- [PROVIDED MATERIAL]:

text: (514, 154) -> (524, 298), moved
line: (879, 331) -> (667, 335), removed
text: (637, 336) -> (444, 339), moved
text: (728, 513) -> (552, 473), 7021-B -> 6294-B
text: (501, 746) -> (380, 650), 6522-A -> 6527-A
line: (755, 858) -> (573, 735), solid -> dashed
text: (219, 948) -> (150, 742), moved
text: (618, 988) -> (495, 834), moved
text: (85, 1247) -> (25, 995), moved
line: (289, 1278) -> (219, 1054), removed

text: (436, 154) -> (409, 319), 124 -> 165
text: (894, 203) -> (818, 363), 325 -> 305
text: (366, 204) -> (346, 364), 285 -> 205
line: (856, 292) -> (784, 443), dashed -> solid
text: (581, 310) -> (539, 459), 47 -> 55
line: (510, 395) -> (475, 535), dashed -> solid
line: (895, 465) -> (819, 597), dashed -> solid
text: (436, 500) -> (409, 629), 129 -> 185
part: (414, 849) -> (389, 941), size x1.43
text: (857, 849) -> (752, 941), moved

--

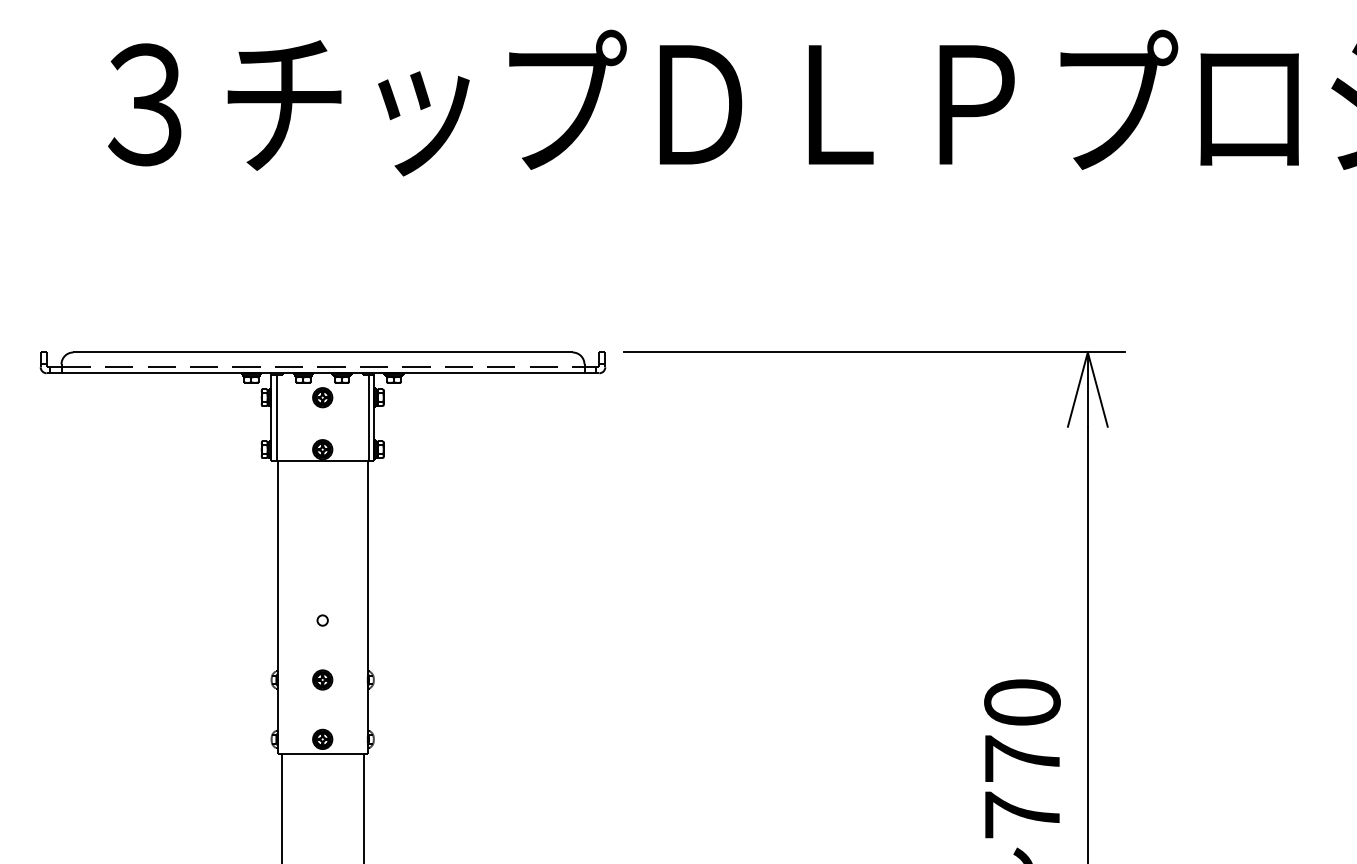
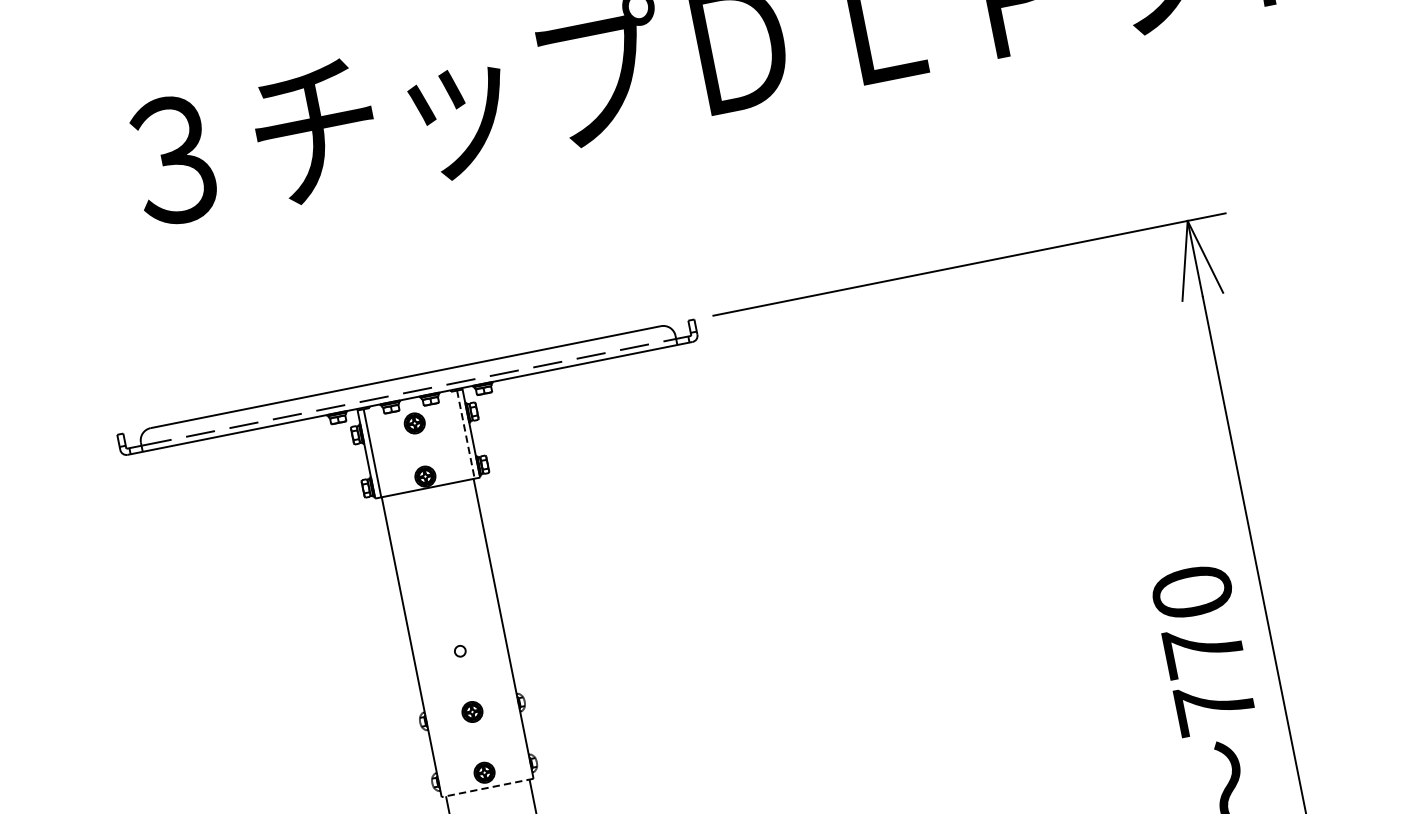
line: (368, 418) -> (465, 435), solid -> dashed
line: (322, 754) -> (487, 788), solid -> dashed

- [EXERCISE REQUIREMENTS]:
Word for word, restate the lines of the listing above starting at the line with "text: (618, 988) -> (495, 834), moved" and ending at the line with "text: (366, 204) -> (346, 364), 285 -> 205", and nothing outside them.

- [SOLVED PROBLEM]:
text: (618, 988) -> (495, 834), moved
text: (85, 1247) -> (25, 995), moved
line: (289, 1278) -> (219, 1054), removed

text: (436, 154) -> (409, 319), 124 -> 165
text: (894, 203) -> (818, 363), 325 -> 305
text: (366, 204) -> (346, 364), 285 -> 205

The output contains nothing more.